Yesterday at NPR, Aengus Woods wrote a critical review of De Botton’s Religion for Atheists. Below is an excerpt, along with a few of my own thoughts.
“De Botton fluently identifies how religion traditionally addressed social needs before offering his own secular proposal for meeting them anew. For example, religion has traditionally provided a sense of community that can override divisions of class or income. We might therefore regain this sense of togetherness through rituals that mimic, say, the Eucharistic service. De Botton suggests a restaurant where “our fear of strangers would recede” and “the poor would eat with the rich.” And Jerusalem’s Wailing Wall might be replaced by electronic billboards “that would anonymously broadcast our inner woes,” thereby reminding us that “we are none of us alone in the extent of our troubles and our lamentations.”

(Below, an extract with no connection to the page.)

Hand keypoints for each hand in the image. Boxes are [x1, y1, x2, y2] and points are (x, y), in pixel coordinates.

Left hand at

The problem with this approach is not simply that the solutions are trite or feel crassly commercial. The problem is that it is utterly impossible to get any sort of consensus on what we poor secularists need from religion. The beauty and danger of organized religion has always been its authoritarian aspect: It tells us what is wrong and what is right, what is healthy and what is impure. Apply these edicts to the secular world, and they begin to look suspiciously like indoctrination.

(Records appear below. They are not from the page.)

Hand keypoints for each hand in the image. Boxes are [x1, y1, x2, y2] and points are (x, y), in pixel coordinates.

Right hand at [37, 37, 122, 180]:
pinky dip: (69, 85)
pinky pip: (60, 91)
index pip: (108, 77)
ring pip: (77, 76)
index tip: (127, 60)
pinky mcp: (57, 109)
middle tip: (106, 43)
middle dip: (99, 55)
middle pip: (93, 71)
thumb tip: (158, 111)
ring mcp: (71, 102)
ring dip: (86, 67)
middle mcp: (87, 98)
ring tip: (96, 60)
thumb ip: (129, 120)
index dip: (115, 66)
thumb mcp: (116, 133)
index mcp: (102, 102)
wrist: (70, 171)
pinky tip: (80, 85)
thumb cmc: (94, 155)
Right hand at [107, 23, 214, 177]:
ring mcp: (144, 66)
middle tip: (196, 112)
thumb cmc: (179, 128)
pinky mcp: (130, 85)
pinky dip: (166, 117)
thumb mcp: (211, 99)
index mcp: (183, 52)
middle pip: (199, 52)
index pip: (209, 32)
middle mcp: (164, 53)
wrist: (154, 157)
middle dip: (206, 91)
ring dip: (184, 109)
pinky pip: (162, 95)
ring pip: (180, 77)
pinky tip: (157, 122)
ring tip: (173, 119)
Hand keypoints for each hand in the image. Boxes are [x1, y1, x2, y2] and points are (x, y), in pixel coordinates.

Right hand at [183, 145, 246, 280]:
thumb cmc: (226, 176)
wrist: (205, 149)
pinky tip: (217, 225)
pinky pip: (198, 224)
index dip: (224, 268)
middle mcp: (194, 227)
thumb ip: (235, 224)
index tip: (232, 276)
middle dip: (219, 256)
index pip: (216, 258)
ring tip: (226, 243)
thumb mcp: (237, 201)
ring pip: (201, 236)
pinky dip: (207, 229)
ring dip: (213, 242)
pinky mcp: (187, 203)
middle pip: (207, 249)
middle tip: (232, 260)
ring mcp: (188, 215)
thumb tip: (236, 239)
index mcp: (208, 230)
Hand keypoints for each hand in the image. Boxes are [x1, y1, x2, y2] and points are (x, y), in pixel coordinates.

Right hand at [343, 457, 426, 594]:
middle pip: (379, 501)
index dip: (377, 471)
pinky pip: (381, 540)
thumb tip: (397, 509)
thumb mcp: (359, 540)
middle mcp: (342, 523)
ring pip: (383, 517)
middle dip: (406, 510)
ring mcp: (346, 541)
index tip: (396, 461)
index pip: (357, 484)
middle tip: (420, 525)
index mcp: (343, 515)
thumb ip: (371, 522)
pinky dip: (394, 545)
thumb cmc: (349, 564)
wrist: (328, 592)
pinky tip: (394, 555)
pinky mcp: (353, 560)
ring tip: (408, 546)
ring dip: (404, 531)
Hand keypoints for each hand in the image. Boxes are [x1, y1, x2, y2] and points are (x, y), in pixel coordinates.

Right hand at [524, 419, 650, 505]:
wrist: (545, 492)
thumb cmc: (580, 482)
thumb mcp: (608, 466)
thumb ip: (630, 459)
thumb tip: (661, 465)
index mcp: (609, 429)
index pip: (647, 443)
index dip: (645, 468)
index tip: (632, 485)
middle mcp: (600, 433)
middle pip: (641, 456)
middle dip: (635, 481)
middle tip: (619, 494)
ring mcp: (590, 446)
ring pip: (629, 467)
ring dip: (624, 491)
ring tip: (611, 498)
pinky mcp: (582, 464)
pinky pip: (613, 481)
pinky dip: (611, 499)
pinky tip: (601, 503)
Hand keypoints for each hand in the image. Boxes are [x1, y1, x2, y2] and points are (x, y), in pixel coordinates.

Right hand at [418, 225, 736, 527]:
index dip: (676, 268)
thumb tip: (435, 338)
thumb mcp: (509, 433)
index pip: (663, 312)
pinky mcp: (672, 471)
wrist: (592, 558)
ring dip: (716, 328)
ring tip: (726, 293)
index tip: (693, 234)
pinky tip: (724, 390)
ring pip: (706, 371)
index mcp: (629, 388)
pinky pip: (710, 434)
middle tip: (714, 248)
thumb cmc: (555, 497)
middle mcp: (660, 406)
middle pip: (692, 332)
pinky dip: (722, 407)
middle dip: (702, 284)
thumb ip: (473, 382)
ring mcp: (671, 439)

Where is the place of criticality here, and exactly whose values get to be promoted? If they are common-sense values, we will soon find a plethora of competing commonsensical values. We should remember how quickly Socrates’ ideal republic begins to look like a totalitarian state.”
Interesting, but I think Woods betrays here a fundamental misunderstanding of the nature of religion, and secularism for that matter. He seems to be suggesting that “secular” society is something other than religious, and that it is not in the business of telling us what is wrong and right, what has value and why, what is clean and what is impure – this suggestion is of course blatantly false.
From the well practiced liturgy of the mall, to the national and military imagery with which we baptize our holidays and sporting events, or the communal worship experience of a rock concert, the secular world may not openly identify allegiance with a particular god but it is incredibly religious.
It seems De Botton understands this, and is simply arguing that, if that is the case, we may as well be intentional about it. And I think that would be a much more interesting conversation than the tired rhetoric of secularism vs. religiosity.